Moins d’un an après avoir réformé la politique familiale et durci les conditions de soutien financier aux familles, le gouvernement entend désormais faire des économies sur les fonds consacrés à l’accueil de la petite enfance. Sous prétexte que la branche famille n’a pas consommé 100% du Fonds National d’Action Sociale (FNAS) en 2013, le gouvernement entend « débaser » le FNAS 2014-2017 à due proportion, soit 243 millions d’euros par an, ce qui représente un manque à gagner de près de 1,5 milliard d’euros à l’horizon 2017. Cette petite économie (car elle ne réglera en rien la question des déficits sociaux) aura malheureusement de grandes conséquences sur les investissements et le financement des établissements d’accueil du jeune enfant. Car le FNAS est le budget qui permet, entre autres, aux Caisses d’Allocations Familiales de participer de manière essentielle aux investissements et aux frais de fonctionnement des structures d’accueil collectif : crèches, haltes-garderies …
La France connaît pourtant un déficit criant de places de crèches qui nuit gravement à la qualité de vie des familles. On estime qu’il manque environ 400 000 places crèches en France pour satisfaire le besoin des familles, particulièrement en Région parisienne. Le gouvernement avait pourtant fait un geste en inscrivant dans la Convention d’Objectifs et de Gestion de la branche famille, l’objectif d’ouverture de 275 000 places d’accueil : 100 000 places de crèches (seulement), 100 000 places d’assistante maternelle, et 75 000 places supplémentaires en école maternelle. L’UFAL a eu l’occasion de dire qu’il s’agit d’un effort notoirement insuffisant. Cependant par sa décision comptable d’amputer le FNAS, même cet objectif risque de ne pas être réalisable.

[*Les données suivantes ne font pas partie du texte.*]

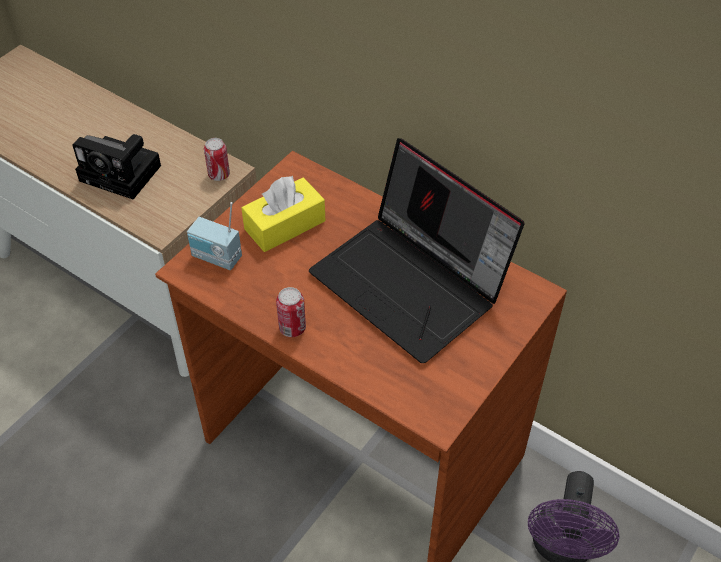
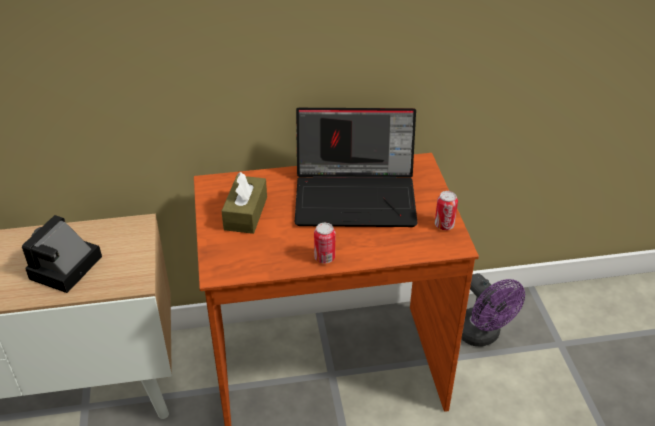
camera: 45 degrees left, 10 degrees down
(123, 173) = (64, 270): camera -> camera turned 135 degrees clockwise
(216, 258) = (228, 255): radio -> none
(219, 175) = (136, 230): can -> can (444, 225)
(285, 225) = (245, 213): yellow tissue box -> brown tissue box

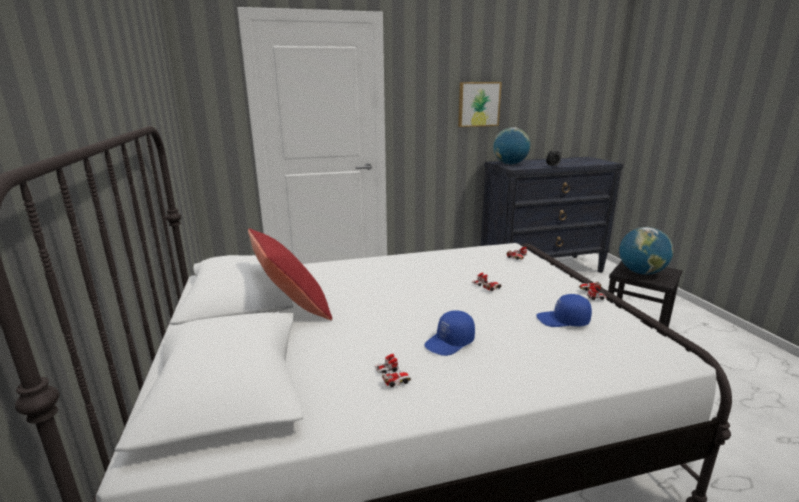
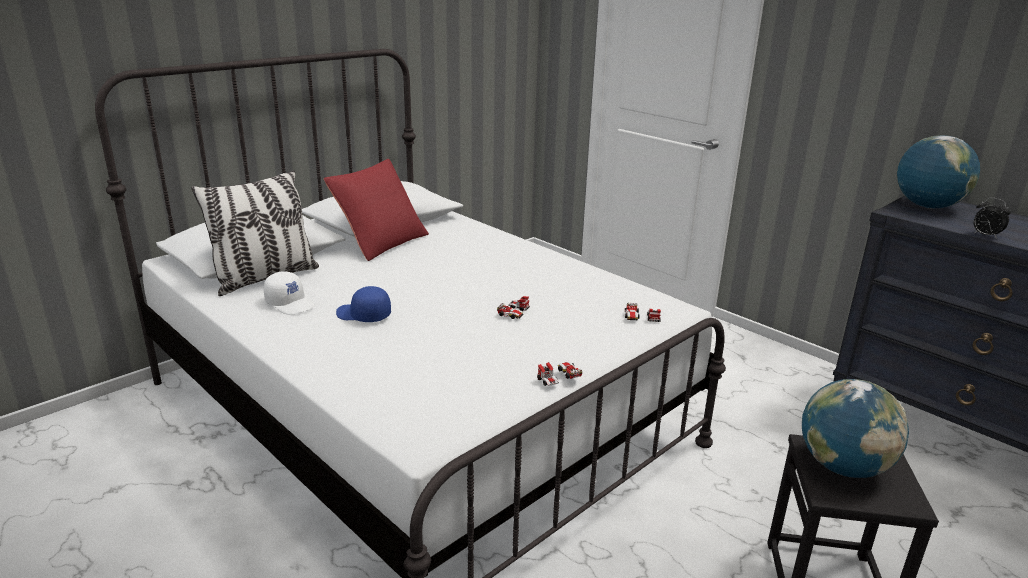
camera: 60 degrees right, 5 degrees up
(308, 383) = (265, 278): none -> pillow
(392, 376) = (290, 303): toy car -> white cap
(478, 104) = (922, 79): picture -> none
(563, 321) = (461, 366): blue cap -> none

Pourtant, cette sous-exécution du Fonds National d’action sociale n’est aucunement due à un manque de besoin ou à l’incurie des Caisses d’Allocations Familiales. Outre les raisons conjoncturelles comme la signature tardive de la COG en juillet 2013, cette sous-exécution provient notamment de l’explosion du coût de création d’une place de crèche (+ 89,9 % entre 2000 et 2013) et des difficultés des municipalités à s’engager financièrement en direction de la petite enfance, qui plus est en période électorale. Or, sans cofinancement de la part des municipalités, les CAF ne peuvent pas financer à elles seules les créations de structures d’accueil collectif.

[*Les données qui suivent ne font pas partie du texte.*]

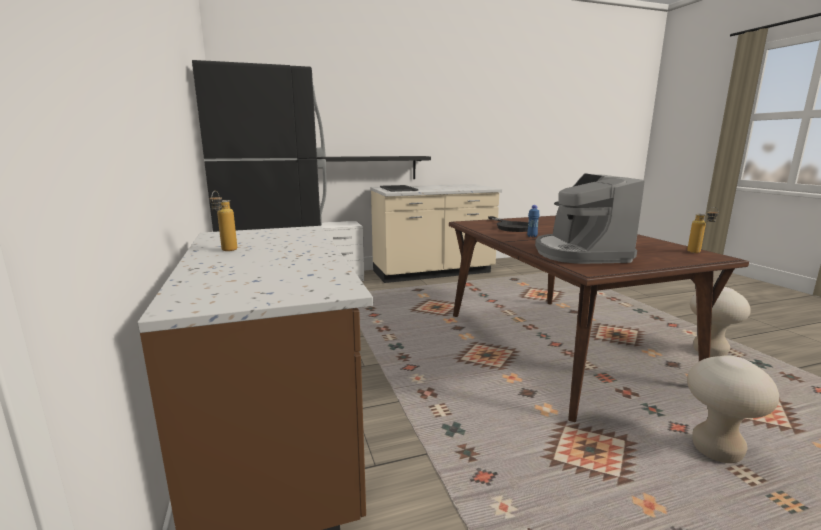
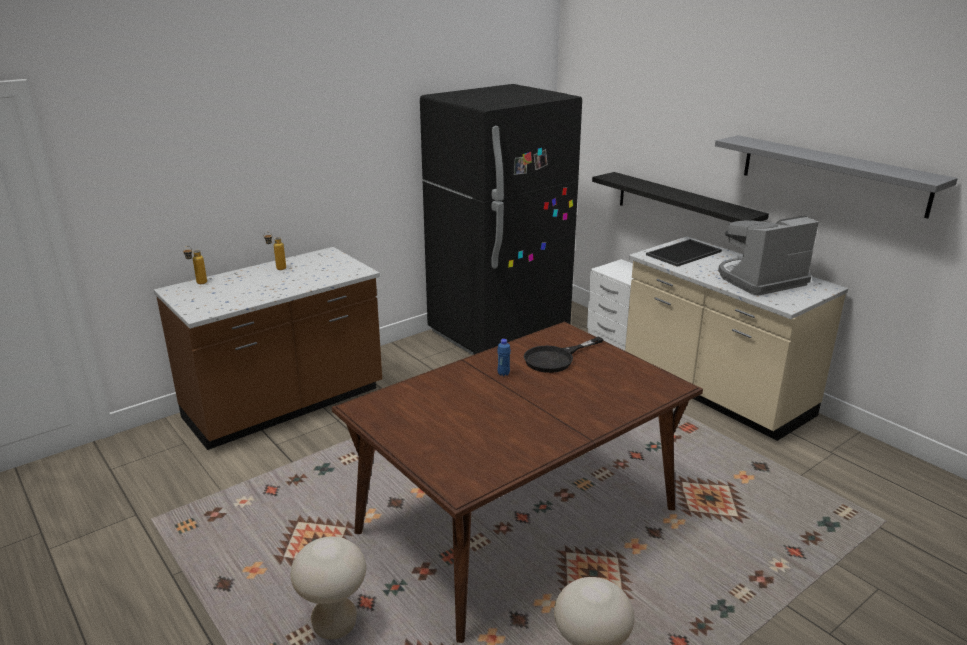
camera: 70 degrees right, 10 degrees up
(455, 124) = (832, 174): none -> grey shelf
(579, 253) = (427, 402): coffee machine -> coffee machine (760, 280)
(698, 253) = (474, 479): bottle -> bottle (198, 284)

L’UFAL dénonce cette économie inepte décidée par le gouvernement, prise sans concertation ni aucune cohérence avec ses engagements en faveur de l’accueil collectif du jeune enfant. L’UFAL a toujours considéré que les structures d’accueil collectif du jeune enfant doivent être considérées comme un investissement social essentiel qui participe de l’amélioration de qualité de vie des familles et de la socialisation de l’enfant. Plus encore, il s’agit du principal vecteur de conciliation entre vie familiale et professionnelle et d’égalité hommes / femmes. Les familles plébiscitent les solutions de garde … lorsqu’elles y ont accès. Le recours au congé parental ne constitue, pour beaucoup de familles, qu’un pis aller qui aggrave de surcroît l’éloignement des femmes du monde du travail ou freine leur progression professionnelle. Rappelons que 96% des congés parentaux sont pris par des femmes.
Or, le gouvernement vient d’annoncer dans le même temps son intention de réduire de 3 à 1 an la durée du congé parental à compter du 2e enfant… Cette mesure pourrait s’entendre à la rigueur si l’offre de structures collectives était suffisante. Mais en attaquant sur les deux fronts du financement des crèches et du congé parental, l’intention du gouvernement est tacitement d’orienter les parents d’enfants en bas âge vers le réseau d’assistantes maternelles, car elles coûtent nettement moins cher en investissements que les crèches … mais beaucoup plus cher pour les familles. Et ce n’est pas pour s’arranger avec l’explosion actuelle du taux horaire des assistantes maternelles dans les zones où l’offre de mode de garde est faible.
Une fois encore, les (petits) calculs comptables du gouvernement et la recherche frénétique d’économies dans le domaine social risquent de plonger bon nombre de familles dans une situation intenable.